Repeat only the lines below from the one containing "475 344 26.11" through the one containing "336 384 27.69", inclusive, exactly as written.
[Opening Data for this task section]
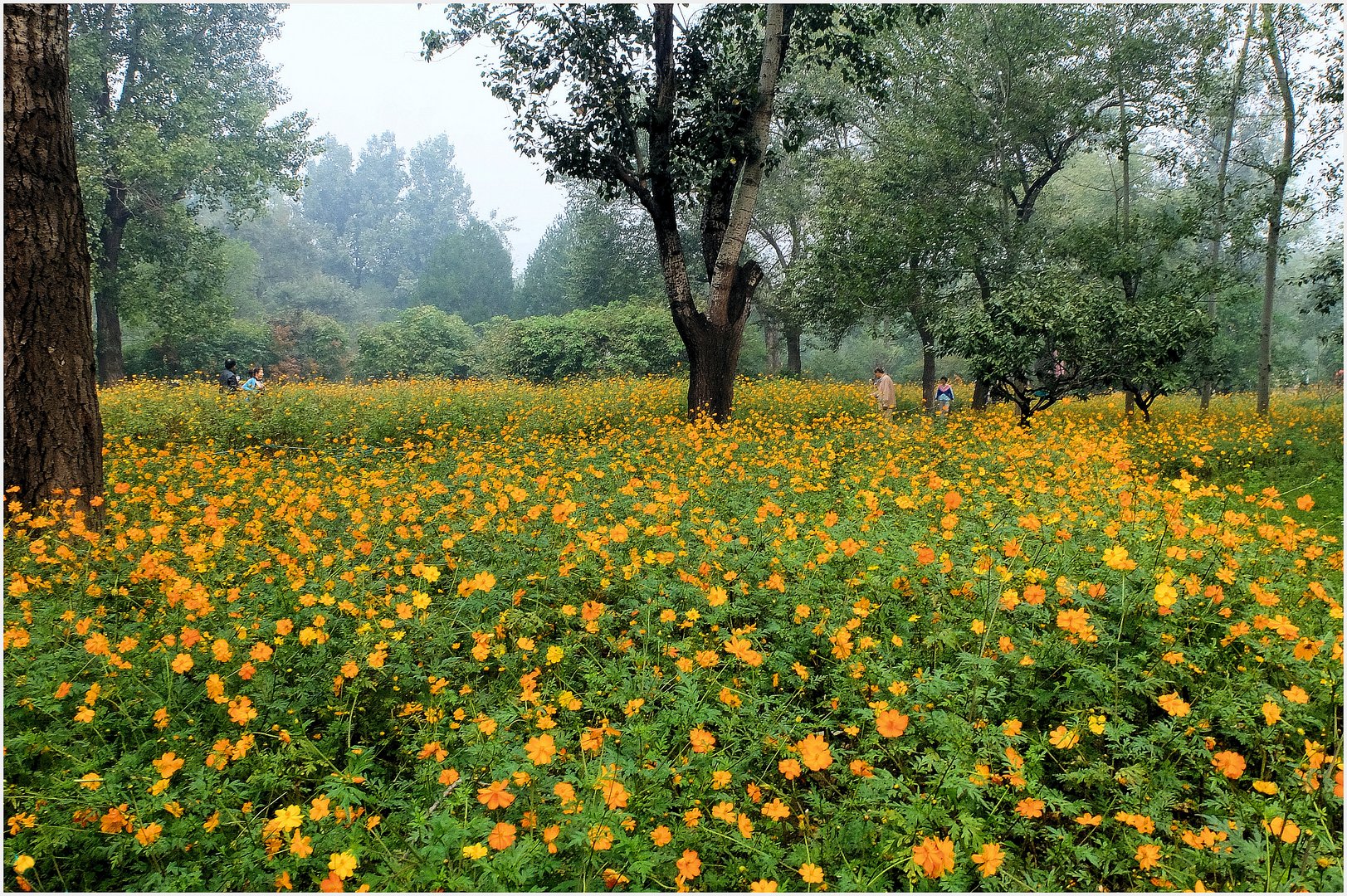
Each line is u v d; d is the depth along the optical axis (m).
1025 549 4.06
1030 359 11.62
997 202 18.48
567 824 2.16
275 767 2.51
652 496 5.55
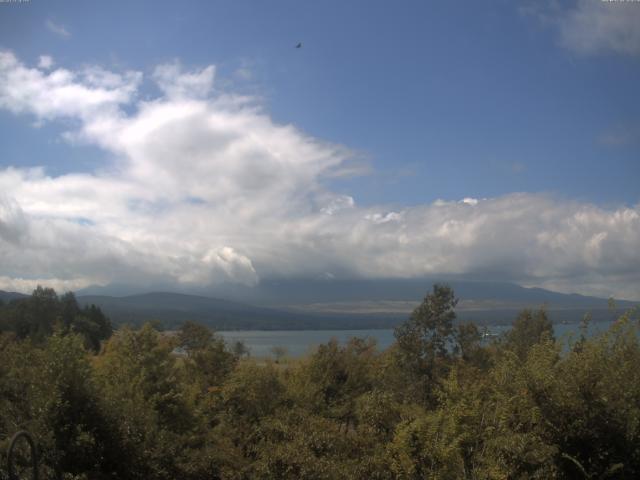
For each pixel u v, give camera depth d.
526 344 23.12
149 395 16.98
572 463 9.61
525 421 10.09
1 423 12.71
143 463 13.03
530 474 9.66
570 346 10.74
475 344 26.11
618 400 9.66
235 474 14.06
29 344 16.66
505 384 10.70
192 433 17.17
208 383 23.73
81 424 11.85
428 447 10.51
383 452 11.62
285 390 21.88
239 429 18.41
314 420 14.42
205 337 30.91
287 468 12.46
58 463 11.59
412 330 25.34
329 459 12.52
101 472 12.18
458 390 11.00
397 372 24.78
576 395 9.71
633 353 10.49
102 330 71.75
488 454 10.02
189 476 14.15
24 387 13.20
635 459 9.48
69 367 12.32
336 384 27.69
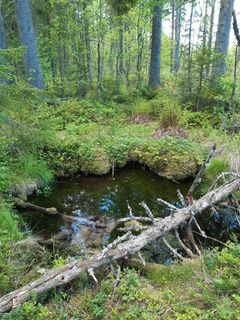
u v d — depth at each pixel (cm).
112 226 521
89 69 1518
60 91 1438
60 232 501
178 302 280
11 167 616
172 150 721
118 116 1035
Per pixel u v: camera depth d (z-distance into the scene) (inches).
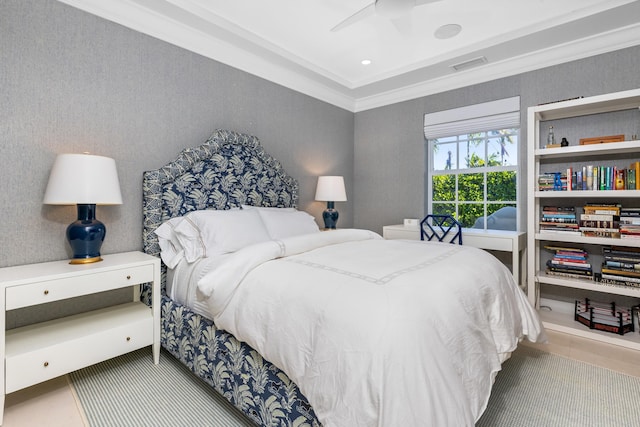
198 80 103.7
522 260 120.1
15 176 70.9
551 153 100.9
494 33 105.6
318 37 108.7
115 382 70.4
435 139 149.3
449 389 39.5
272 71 126.3
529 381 70.0
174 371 75.2
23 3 71.1
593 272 104.3
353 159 170.4
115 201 74.2
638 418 57.8
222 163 106.7
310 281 52.6
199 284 62.3
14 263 71.0
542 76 114.0
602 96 90.7
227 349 60.6
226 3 90.3
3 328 56.3
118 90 86.0
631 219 90.7
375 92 156.3
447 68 127.2
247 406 55.2
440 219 148.0
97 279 68.2
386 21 98.9
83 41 79.8
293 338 47.4
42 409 60.9
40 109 73.7
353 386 38.3
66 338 65.1
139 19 89.1
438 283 52.6
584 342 90.0
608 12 88.7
[Closing Data for this task section]
- [Completed task]
475 344 26.11
618 400 9.66
235 474 14.06
29 344 16.66
505 384 10.70
192 433 17.17
208 383 23.73
81 424 11.85
428 447 10.51
383 452 11.62
285 390 21.88
239 429 18.41
314 420 14.42
205 337 30.91
287 468 12.46
58 463 11.59
412 330 25.34
329 459 12.52
101 472 12.18
458 390 11.00
397 372 24.78
576 395 9.71
633 353 10.49
102 330 71.75
488 454 10.02
189 476 14.15
24 387 13.20
635 459 9.48
69 367 12.32
336 384 27.69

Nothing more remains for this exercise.